[Collected data]
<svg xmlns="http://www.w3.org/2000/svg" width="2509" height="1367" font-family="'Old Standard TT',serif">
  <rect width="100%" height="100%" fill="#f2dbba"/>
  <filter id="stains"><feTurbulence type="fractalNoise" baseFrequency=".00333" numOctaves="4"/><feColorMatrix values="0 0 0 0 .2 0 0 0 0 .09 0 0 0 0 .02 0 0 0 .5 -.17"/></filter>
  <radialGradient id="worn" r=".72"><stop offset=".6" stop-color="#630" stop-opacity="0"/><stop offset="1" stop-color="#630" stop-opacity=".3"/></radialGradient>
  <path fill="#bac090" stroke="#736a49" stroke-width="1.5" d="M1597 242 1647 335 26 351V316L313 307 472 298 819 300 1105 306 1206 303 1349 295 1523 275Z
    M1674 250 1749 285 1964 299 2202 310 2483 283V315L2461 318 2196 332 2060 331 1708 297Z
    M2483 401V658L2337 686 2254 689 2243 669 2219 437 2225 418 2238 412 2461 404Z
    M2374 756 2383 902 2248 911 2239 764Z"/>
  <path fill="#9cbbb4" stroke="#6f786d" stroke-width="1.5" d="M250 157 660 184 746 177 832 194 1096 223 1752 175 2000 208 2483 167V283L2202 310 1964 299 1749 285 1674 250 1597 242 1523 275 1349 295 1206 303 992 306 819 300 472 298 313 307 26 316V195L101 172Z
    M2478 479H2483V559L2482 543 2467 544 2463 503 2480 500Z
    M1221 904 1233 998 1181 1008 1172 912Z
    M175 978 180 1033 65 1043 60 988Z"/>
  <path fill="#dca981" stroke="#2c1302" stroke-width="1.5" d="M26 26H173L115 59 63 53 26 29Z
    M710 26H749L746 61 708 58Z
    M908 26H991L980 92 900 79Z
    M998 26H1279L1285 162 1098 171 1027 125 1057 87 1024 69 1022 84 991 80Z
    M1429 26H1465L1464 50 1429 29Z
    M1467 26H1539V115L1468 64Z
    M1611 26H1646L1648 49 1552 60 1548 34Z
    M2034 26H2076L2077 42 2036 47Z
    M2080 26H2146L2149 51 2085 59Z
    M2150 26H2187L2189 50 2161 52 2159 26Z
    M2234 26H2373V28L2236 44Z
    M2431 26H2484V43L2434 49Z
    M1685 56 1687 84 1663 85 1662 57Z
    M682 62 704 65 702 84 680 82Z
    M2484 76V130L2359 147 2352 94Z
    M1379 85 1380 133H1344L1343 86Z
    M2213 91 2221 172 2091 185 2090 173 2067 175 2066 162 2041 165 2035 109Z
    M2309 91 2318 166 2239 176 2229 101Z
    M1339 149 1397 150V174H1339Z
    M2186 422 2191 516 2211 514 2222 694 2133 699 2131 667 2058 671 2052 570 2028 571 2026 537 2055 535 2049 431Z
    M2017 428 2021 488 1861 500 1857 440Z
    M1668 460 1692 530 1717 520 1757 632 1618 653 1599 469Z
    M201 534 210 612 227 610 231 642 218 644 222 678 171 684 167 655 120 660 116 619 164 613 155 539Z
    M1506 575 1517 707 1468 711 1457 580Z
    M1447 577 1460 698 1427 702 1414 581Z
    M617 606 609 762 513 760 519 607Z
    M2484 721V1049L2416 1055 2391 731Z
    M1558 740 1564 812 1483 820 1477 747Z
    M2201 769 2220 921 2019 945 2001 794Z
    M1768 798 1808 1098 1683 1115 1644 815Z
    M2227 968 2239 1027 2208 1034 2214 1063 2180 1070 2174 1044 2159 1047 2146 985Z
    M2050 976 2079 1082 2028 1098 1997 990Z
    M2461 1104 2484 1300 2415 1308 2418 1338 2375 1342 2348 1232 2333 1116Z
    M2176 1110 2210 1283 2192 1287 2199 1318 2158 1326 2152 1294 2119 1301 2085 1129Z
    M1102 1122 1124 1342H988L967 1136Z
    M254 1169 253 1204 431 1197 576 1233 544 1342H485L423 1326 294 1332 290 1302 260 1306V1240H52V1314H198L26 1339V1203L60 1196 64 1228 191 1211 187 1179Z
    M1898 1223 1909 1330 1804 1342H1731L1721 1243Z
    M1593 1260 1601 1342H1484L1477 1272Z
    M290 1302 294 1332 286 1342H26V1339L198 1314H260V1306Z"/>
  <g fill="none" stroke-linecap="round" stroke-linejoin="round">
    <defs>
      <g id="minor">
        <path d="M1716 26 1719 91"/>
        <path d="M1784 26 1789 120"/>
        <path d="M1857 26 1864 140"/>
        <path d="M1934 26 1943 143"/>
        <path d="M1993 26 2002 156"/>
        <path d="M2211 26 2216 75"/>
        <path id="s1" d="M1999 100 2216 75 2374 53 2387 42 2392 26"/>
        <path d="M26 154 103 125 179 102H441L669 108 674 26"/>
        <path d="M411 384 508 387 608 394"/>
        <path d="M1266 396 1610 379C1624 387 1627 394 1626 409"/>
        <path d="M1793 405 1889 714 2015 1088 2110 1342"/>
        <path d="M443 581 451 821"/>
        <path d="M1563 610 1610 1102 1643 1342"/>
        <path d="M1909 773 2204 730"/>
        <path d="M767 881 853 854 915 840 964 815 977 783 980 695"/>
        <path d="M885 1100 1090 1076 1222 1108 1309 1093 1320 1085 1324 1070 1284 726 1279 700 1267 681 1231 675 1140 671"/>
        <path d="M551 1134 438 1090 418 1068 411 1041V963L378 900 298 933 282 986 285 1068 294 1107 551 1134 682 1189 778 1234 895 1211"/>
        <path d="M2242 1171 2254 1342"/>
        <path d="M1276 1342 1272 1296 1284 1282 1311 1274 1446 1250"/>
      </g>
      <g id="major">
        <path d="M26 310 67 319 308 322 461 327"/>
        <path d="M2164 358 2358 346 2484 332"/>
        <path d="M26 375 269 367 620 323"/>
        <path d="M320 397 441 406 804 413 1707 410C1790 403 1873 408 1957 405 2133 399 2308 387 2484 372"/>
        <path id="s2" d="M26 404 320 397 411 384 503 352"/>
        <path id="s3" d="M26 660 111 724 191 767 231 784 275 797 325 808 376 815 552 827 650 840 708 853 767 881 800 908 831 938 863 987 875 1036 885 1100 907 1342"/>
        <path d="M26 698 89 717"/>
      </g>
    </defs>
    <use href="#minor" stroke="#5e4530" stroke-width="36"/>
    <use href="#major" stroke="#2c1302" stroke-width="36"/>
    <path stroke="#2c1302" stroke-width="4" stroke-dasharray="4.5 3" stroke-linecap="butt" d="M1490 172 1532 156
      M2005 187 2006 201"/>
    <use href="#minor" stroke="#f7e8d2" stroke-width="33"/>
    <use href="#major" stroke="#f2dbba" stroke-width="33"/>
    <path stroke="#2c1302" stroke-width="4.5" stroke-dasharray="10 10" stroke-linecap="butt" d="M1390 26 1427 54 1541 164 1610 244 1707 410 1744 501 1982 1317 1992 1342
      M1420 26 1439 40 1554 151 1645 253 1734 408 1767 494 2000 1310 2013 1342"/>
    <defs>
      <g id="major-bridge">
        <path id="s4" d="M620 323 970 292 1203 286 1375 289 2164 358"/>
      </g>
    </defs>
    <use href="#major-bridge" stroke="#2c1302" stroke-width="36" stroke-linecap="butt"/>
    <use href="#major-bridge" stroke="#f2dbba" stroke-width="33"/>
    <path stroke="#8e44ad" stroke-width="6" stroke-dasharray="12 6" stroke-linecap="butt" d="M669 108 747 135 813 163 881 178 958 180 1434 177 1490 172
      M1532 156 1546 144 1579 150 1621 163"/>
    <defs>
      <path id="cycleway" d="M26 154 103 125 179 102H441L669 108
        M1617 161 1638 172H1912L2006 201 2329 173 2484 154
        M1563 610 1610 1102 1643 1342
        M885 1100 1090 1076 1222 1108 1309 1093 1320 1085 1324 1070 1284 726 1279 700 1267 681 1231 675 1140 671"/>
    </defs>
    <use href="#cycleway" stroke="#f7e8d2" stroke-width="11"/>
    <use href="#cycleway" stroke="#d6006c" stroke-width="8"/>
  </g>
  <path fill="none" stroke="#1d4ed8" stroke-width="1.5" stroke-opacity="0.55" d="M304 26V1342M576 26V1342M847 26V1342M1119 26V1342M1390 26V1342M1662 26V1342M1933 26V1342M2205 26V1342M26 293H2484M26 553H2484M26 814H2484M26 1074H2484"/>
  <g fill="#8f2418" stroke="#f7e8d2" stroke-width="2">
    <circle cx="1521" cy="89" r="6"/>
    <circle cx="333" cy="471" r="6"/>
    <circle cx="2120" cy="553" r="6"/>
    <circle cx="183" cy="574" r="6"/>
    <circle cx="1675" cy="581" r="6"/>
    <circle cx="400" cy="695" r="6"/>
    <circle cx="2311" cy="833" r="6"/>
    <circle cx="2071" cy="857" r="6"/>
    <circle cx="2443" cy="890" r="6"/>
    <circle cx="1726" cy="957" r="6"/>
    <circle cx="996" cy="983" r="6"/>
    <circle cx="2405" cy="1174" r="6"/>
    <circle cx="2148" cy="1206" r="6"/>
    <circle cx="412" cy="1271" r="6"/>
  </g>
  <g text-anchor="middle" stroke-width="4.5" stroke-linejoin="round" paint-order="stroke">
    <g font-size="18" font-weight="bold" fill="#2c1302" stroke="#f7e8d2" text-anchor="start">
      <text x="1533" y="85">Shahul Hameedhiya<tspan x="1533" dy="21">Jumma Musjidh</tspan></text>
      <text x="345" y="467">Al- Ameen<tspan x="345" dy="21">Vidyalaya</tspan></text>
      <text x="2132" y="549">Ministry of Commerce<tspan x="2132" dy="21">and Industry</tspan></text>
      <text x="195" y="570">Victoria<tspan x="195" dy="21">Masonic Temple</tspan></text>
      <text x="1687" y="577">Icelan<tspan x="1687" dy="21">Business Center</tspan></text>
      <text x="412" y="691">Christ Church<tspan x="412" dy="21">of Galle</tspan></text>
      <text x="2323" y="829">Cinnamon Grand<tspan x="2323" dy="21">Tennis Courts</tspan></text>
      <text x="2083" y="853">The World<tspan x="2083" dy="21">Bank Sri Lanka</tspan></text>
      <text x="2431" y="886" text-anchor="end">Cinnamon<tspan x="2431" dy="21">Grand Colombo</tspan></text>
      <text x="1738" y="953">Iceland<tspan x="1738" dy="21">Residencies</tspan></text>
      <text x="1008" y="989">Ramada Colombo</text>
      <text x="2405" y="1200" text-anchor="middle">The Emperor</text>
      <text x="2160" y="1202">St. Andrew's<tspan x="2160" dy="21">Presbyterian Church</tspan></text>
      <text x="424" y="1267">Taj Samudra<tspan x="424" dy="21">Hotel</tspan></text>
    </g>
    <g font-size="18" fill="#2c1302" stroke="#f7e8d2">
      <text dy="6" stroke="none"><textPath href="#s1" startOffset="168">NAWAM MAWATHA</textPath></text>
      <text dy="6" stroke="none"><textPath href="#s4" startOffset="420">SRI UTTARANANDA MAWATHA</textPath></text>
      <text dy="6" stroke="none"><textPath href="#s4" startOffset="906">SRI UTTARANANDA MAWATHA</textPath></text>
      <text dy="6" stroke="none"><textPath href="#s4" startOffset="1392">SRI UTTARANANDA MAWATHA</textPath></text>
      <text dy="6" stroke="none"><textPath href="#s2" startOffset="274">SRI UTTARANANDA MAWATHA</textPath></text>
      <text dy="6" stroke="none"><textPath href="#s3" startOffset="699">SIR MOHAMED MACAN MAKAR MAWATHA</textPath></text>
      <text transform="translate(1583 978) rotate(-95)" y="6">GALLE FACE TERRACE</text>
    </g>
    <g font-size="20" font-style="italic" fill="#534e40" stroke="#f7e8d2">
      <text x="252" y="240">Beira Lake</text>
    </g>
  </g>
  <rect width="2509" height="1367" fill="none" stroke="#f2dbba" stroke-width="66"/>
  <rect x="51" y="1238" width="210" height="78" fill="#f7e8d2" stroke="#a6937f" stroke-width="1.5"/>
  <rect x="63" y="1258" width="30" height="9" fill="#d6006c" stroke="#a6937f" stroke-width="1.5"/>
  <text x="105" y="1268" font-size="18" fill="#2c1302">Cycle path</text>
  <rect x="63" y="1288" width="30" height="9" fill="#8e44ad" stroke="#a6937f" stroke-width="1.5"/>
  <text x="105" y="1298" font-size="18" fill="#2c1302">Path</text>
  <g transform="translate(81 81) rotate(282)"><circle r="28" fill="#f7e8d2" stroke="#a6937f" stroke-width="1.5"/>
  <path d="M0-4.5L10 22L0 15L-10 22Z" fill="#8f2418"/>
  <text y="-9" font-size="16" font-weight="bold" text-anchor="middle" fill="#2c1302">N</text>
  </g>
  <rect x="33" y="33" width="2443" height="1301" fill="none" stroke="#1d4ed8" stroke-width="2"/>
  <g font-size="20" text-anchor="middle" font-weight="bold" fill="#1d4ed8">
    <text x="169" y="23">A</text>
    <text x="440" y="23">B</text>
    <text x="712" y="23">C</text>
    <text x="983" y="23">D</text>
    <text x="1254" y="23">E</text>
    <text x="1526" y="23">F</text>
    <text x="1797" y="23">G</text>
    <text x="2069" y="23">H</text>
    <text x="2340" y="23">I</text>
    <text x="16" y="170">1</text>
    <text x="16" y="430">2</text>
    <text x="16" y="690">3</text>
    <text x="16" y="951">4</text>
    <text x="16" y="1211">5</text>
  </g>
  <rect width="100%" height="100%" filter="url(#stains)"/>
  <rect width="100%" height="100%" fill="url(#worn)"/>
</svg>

What you are asked to do -
Scan the data above and report each line in which "worn" is present.

Task output -
  <radialGradient id="worn" r=".72"><stop offset=".6" stop-color="#630" stop-opacity="0"/><stop offset="1" stop-color="#630" stop-opacity=".3"/></radialGradient>
  <rect width="100%" height="100%" fill="url(#worn)"/>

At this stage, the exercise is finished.